**Document excerpt**
====
As an orthodontic intervention premolar extraction is a common orthodontic procedure performed to alleviate dental crowding and correct protrusive profiles. Treatments that involve anterior teeth retraction, such as in cases of premolar extraction, may cause result in a decrease in the pharyngeal passage size, especially in those having any pre-existing airway limitations. Bhatia et al. (2016) For instance, mandibular advancement procedures, which are often employed to treat Class II malocclusion, may result in an expansion in airway volume and improve airway patency. Qahtani (2016) Therefore, orthodontic treatment, particularly interventions aimed at altering maxillomandibular relationships, has a direct impact on the pharyngeal airway. Shift in tooth alignment and jaw structure can affect both the dimensions and form of the airway. Such changes are likely to influence the position of the tongue, which in turn may affect the pharyngeal passage space. Despite the recognized potential for these changes to occur, there is a lack of comprehensive research on the specific effects that anterior teeth retrusion and the resulting dentofacial changes have on the pharyngeal airway dimensions. By initiating early orthodontic treatment, we can positively influence jaw growth and tongue posture, which helps in modifying and improving pharyngeal airway dimensions. This proactive approach can reduce the risk of airway-related issues such as mouth breathing, snoring, and even obstructive sleep apnea later in life. Early intervention allows for proper alignment and development of the dental arches, supporting better airway function and overall health.
2. POST OCCUPANCY EVALUATION (POE)
This retrospective study was conducted by analyzing the pre-treatment and post-treatment records of skeletal Class I and Class II patients (based on ANB and WITS analysis), aged 18–26 years, who had undergone orthodontic treatment involving first premolar extraction. Cephalometric parameters were analyzed at T0 (pre-treatment) and T1 (post-treatment) Figure 1 The lateral cephalograms were taken with the CS 8000C system with standardized exposure settings (90 kV, 15 mA, 0.500 seconds) and consistent head positioning for accuracy. A single examiner recorded the readings. Observer reliability was ensured by initially tracing a random sample of 10 cephalograms before completing the full analysis.
====
**The data**
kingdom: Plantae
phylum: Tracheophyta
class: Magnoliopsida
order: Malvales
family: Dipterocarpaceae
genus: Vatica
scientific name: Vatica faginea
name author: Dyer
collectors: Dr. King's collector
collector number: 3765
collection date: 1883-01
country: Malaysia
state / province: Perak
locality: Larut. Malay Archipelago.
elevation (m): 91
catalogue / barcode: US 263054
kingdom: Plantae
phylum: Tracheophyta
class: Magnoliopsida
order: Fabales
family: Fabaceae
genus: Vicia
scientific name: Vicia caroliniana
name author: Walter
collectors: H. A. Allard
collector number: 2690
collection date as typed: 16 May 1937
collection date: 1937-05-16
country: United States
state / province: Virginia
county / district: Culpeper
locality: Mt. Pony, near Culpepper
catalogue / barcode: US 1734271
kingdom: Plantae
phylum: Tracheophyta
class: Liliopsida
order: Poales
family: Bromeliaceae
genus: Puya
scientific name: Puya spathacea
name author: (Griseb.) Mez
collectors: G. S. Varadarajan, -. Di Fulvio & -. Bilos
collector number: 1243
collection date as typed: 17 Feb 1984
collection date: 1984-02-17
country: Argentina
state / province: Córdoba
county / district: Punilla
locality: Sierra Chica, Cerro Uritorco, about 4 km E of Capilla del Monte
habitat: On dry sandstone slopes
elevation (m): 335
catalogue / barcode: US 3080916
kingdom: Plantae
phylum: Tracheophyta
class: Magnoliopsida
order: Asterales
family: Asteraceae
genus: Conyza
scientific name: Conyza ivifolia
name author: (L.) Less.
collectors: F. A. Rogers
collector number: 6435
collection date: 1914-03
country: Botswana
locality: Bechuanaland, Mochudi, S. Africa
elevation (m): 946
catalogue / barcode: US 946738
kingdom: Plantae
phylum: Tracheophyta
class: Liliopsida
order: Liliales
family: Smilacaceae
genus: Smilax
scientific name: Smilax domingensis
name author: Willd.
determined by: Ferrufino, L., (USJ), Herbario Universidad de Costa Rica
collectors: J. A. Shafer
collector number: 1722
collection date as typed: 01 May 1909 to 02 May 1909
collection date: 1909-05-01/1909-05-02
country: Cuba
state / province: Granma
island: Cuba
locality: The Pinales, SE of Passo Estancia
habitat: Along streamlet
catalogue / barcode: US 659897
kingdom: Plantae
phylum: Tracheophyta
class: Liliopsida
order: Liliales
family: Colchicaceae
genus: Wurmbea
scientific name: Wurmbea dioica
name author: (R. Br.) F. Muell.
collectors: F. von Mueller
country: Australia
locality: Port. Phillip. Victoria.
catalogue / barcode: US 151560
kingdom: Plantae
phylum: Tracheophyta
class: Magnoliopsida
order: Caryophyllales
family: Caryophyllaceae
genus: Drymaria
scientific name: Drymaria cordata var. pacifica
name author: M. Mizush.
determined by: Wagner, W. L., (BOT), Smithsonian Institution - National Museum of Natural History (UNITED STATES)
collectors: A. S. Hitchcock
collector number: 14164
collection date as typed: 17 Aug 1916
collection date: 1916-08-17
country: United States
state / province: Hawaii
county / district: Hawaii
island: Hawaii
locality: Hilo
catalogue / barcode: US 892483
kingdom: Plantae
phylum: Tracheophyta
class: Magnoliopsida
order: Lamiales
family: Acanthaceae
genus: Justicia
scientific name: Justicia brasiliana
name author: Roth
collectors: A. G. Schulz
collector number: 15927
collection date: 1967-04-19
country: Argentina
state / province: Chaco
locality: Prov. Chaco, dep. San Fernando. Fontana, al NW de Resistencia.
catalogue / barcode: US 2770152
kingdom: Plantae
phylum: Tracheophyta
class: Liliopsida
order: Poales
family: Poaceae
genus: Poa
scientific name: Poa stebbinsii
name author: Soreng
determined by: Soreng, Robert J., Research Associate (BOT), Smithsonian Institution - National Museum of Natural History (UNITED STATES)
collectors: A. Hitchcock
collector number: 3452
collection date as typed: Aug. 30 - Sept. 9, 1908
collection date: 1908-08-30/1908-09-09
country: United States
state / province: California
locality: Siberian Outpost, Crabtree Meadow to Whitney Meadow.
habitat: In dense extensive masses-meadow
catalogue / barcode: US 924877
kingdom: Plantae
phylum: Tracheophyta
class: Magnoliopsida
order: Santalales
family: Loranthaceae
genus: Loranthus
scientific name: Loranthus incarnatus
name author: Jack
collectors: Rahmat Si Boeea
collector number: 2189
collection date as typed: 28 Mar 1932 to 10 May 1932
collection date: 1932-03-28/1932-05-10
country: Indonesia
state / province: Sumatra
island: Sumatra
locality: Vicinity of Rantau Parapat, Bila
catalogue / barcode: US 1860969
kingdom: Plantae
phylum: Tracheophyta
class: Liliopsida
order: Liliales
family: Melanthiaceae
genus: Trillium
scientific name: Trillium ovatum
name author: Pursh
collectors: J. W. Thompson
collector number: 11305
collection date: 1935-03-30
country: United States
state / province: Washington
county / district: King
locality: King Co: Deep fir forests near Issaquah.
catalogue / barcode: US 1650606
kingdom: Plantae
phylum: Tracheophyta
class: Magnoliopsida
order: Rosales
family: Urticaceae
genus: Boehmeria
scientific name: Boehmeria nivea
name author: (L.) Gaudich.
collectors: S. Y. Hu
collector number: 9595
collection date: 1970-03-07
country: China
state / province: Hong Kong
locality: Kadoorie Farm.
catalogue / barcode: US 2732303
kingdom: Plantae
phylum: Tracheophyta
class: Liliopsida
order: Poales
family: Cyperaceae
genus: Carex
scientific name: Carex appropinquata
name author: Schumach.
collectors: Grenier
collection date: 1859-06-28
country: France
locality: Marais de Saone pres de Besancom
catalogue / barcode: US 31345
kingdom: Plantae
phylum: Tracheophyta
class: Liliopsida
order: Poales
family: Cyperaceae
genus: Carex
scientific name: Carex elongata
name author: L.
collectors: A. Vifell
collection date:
====
**Your goal**
In the document excerpt on premolar extraction and the pharyngeal airway, what age range did the patients in the retrospective study have?

**Reply**
18–26 years.